Passage provided START

Acquisition of ownership by the lessor is one of the key legal elements for identifying a financial lease transaction. As the leased assets are always possessed and used by the lessees, in assessing whether the ownership of the leased assets has been transferred from the lessees to the lessors, we must have regard to the theory of property rights delivery and the facts about the performance of the contracts. For instance, according to the Property Law of the People’s Republic of China, to be effective, the transfer of the ownership of real estate must be registered. Therefore, in a sale-and-leaseback case where the leased asset is real estate, if the lessor enters into the contract knowing that the ownership of the real estate cannot be transferred, the court would hold that parties’ true intention is capital lending rather than financial lease. In addition, in some sale-and-leaseback cases, the lessees transferred to the lessors leased assets of which the lessees have no right of disposal. For example, prior to the transfer, the leased assets have been subject to mortgage or other encumbrances, or have been sequestrated or attached. When the lessees argue that such transfer constitutes unauthorized disposal, and if the lessors fail to meet the legal conditions for acquisition of ownership in good faith, the court is unlikely to recognize the transaction as sale and leaseback.
Suggestion: Financial lease companies engaged in sale-and-leaseback business should not only reach an agreement with the lessees on transfer of leased assets, but also make every effort to make sure that the ownership of the leased assets is transferred to the lessor by delivery in the case of personal property, or registration in the case of real estate, so as to mitigate financial lease transaction risks.

C.Issues on repo-type financial lease cases and suggested solutions

1.Lessors fail to notify repurchasers in time of the repurchase obligation

Under the repo-type financial lease, the manufacturer or seller of the leased assets acts as the vendor, and is obligated to repurchase the leased assets when the lessee fails to pay the rental or otherwise breaches the contract. The lessor and the repurchaser agree that upon satisfaction of the conditions for repurchase (e.g., the lessee delays in rental payment for a certain period of time), the repurchaser shall repurchase the leased assets upon receipt of the notice sent by the lessor. In practice, however, some lessors fail to notify the repurchaser upon satisfaction of the repurchase conditions, but do so upon the expiry of the financial lease contract. As the repurchase price is linked with the time elapsed after the satisfaction of the conditions for repurchase, i.e., the later the lessors send the repurchase notice, the higher the repurchase price will be, the repurchasers will typically challenge the repurchase price alleging that the lessors failed to notify them in time with an intention to increase the repurchase price. On the other hand, the lessors argue that it is their contractual right to notify the repurchasers to perform the obligation of repurchase and that they can exercise such right at any time as long as the lessees have delayed in rental payment for an agreed number of days.

Passage provided END

*Problem requirements*
Reproduce the stretch of the passage on financial leasing from "Suggestion: Financial lease" through "lease transaction risks.". The entries that follow aren't needed for this.

Record excerpts START

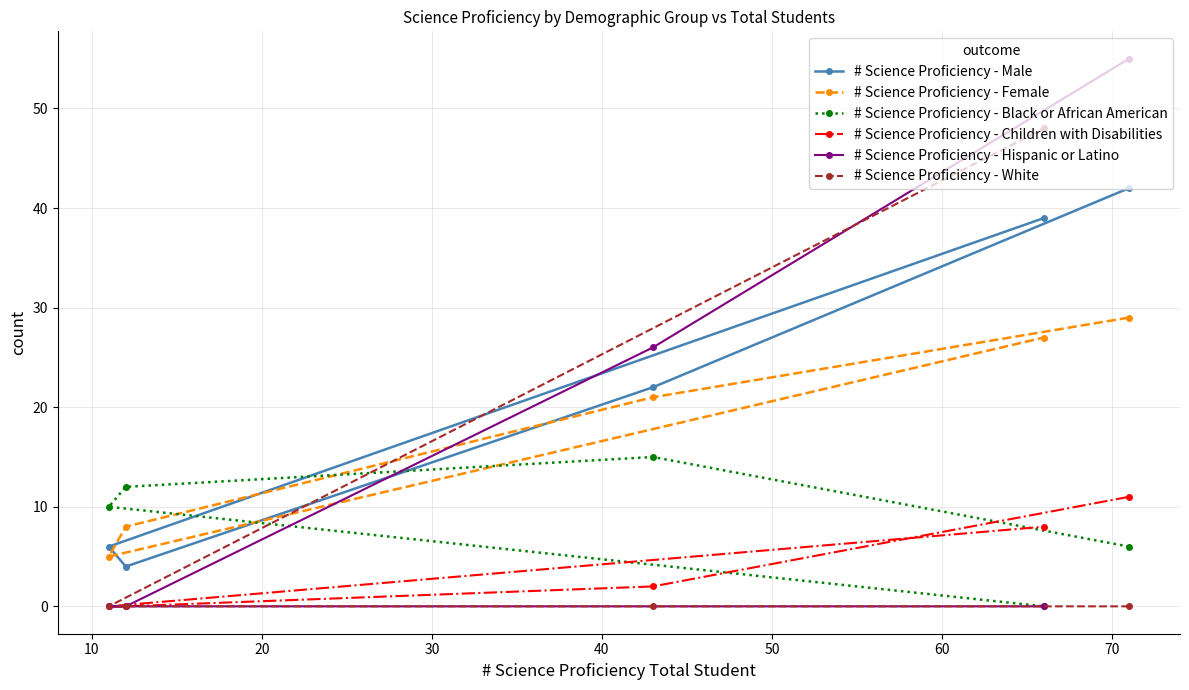

List the series in order of their peak value, lowest first.

# Science Proficiency - Children with Disabilities, # Science Proficiency - Black or African American, # Science Proficiency - Female, # Science Proficiency - Male, # Science Proficiency - White, # Science Proficiency - Hispanic or Latino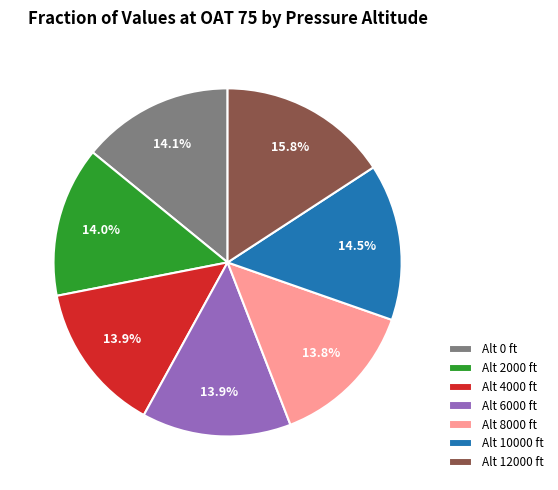

Which category has the biggest portion of the pie?

Alt 12000 ft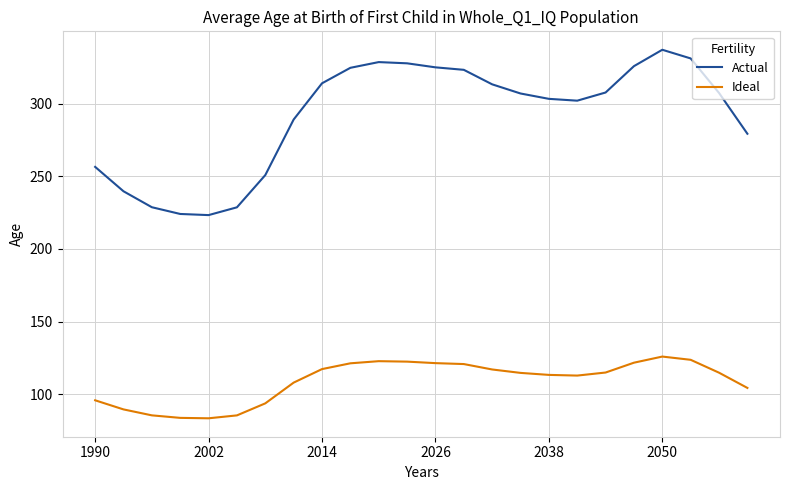

Which series has the widest spread of values?

Actual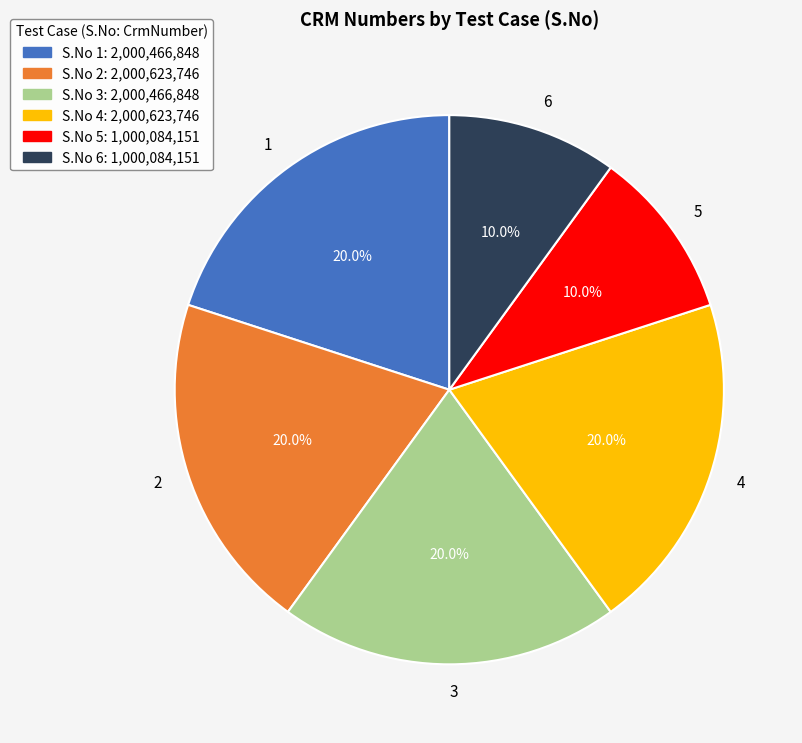

How many segments does this pie chart have?

6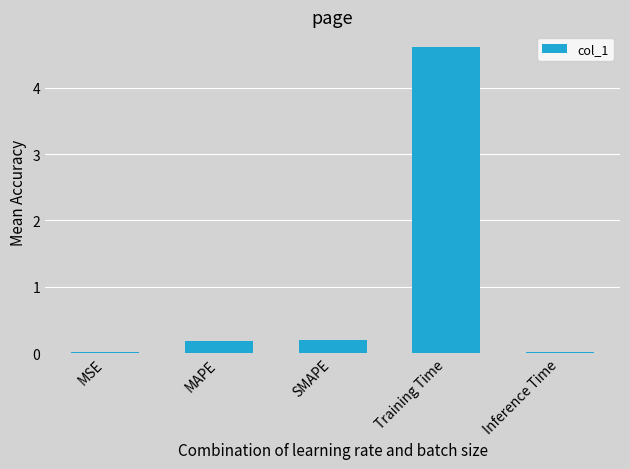

Is it true that the value at MAPE is 0.2?

True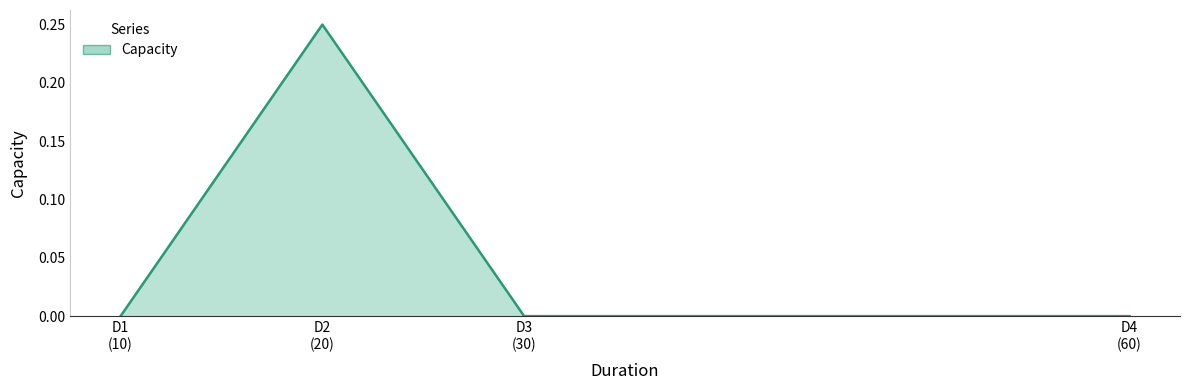

True or false: there are more than 1 points higher than both neighbors.

False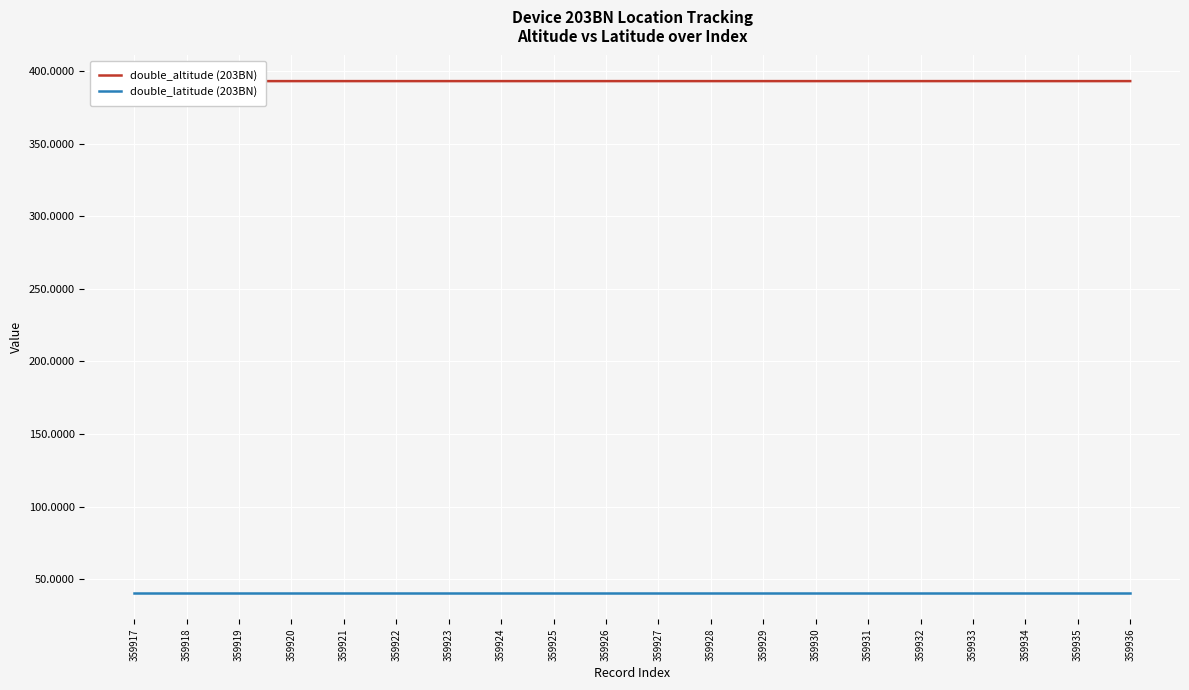

Which series has the widest spread of values?

double_altitude (203BN)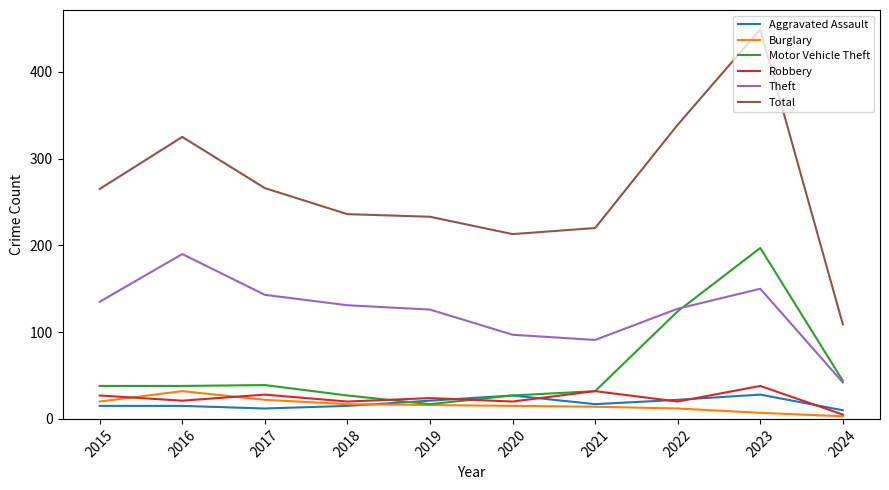

Where is the first local maximum for Burglary?

2016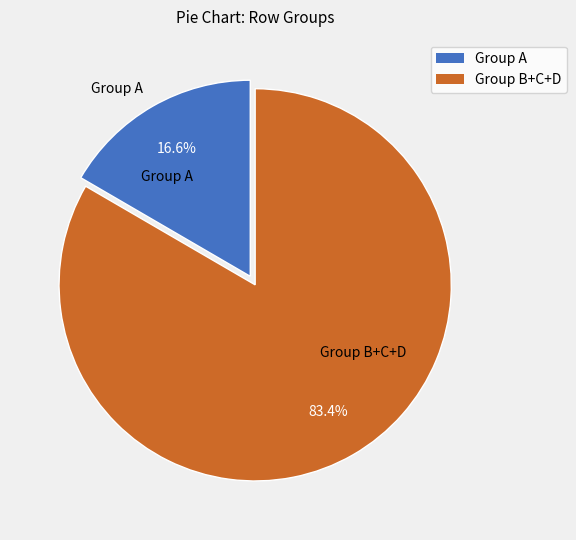

Count the number of slices in the pie.

2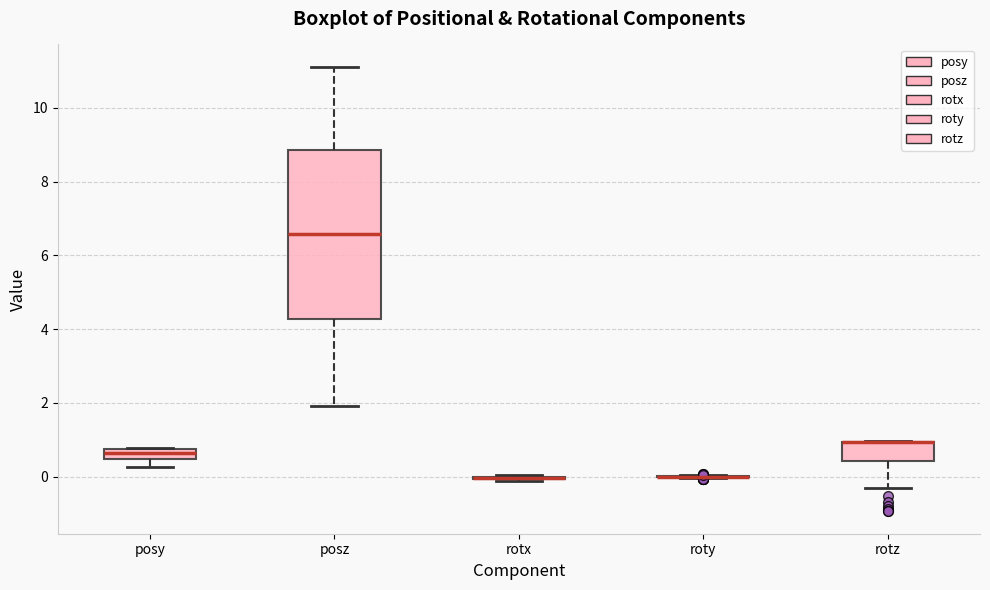

Comparing the boxes themselves (not the whiskers), which one is the tallest?

posz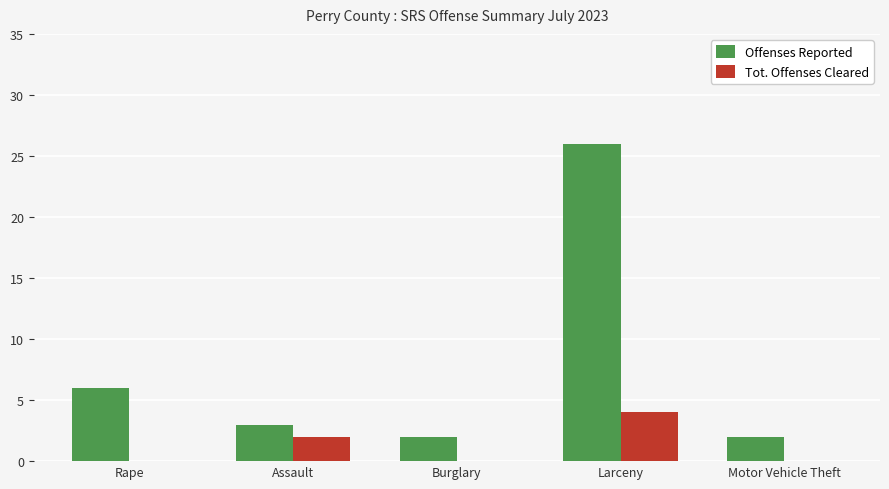

Which series has the largest total across all categories?

Offenses Reported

Record excerpts END

*Task output*
Suggestion: Financial lease companies engaged in sale-and-leaseback business should not only reach an agreement with the lessees on transfer of leased assets, but also make every effort to make sure that the ownership of the leased assets is transferred to the lessor by delivery in the case of personal property, or registration in the case of real estate, so as to mitigate financial lease transaction risks.